» Consigne:
Modifiez le texte sur Bernanos depuis « Nous autres Français » jusqu'à « de l’Action Française. » en y remplaçant « Bernanos » par « l'écrivain ».

» Texte fourni:
####

Nous autres Français

Un pamphlets de Georges Bernanos écrits en 1938 et 1939. Nouveau chapitre de la campagne engagée par Bernanos depuis 1936 contre la “Croisade” du général Franco et contre Charles Maurras de l’Action Française.
Le dialogue Bernanos-Maurras est passionnant, et le portrait de Maurras qui nous est ici donné constitue un chef-d’oeuvre de satire, qui rappelle la grande discussion politique de “L’Imposture”. Bernanos rappelle à ce dernier qu’il s’est, après la condamnation de l’ “Action française” par le Vatican, privé de recevoir les sacrements. L’attaque se tourne alors vers les gens d’Eglise; vers le clergé et non vers l’Eglise; Bernanos en effet proclame sa fidélité inébranlable à cette Eglise, où, si on l’en chassait, il rentrerait, dit-il à genoux. La collusion de l’Eglise politique avec Maurras et avec Franco est, pour Bernanos, le signe même de la profonde crise de l’Esprit qui désole le monde moderne: l’Eglise elle-même verse dans le nominalisme; elle s’attache au signe plus qu’à la réalité; sa diplomatie n’a plus confiance dans la grâce et ne voit plus la profondeur surnaturelle de la vie des sociétés.

Les Enfants humiliés

“Puissions-nous toujours ensemble, moi et mes livres, être à la merci des passants !”. “… il faut beaucoup de prodigues pour faire un peuple généreux, beaucoup d’indisciplinés pour faire un peuple libre, et beaucoup de jeunes fous pour faire un peuple héroïque”. “… c’est la fièvre de la jeunesse qui maintient le reste du monde à la température normale. Quand la jeunesse se refroidit, le reste du monde claque des dents”. “… ce n’est pas ma chanson qui est immortelle, c’est ce que je chante”, Georges Bernanos.

####

» Données:

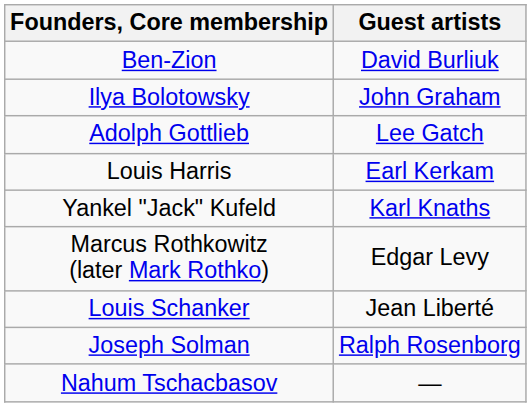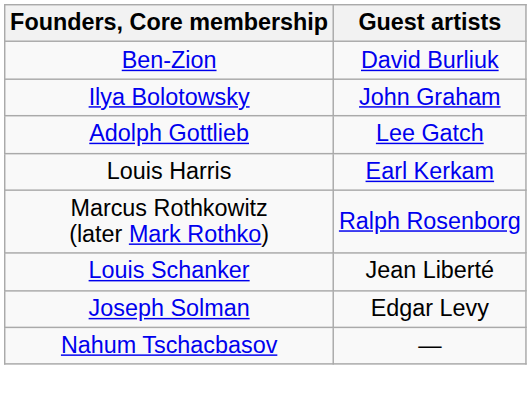- row: Yankel "Jack" Kufeld | Karl Knaths
Marcus Rothkowitz (later Mark Rothko) | Guest artists: Edgar Levy -> Ralph Rosenborg
Joseph Solman | Guest artists: Ralph Rosenborg -> Edgar Levy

####

» Résultat:
Nous autres Français

Un pamphlets de Georges l'écrivain écrits en 1938 et 1939. Nouveau chapitre de la campagne engagée par l'écrivain depuis 1936 contre la “Croisade” du général Franco et contre Charles Maurras de l’Action Française.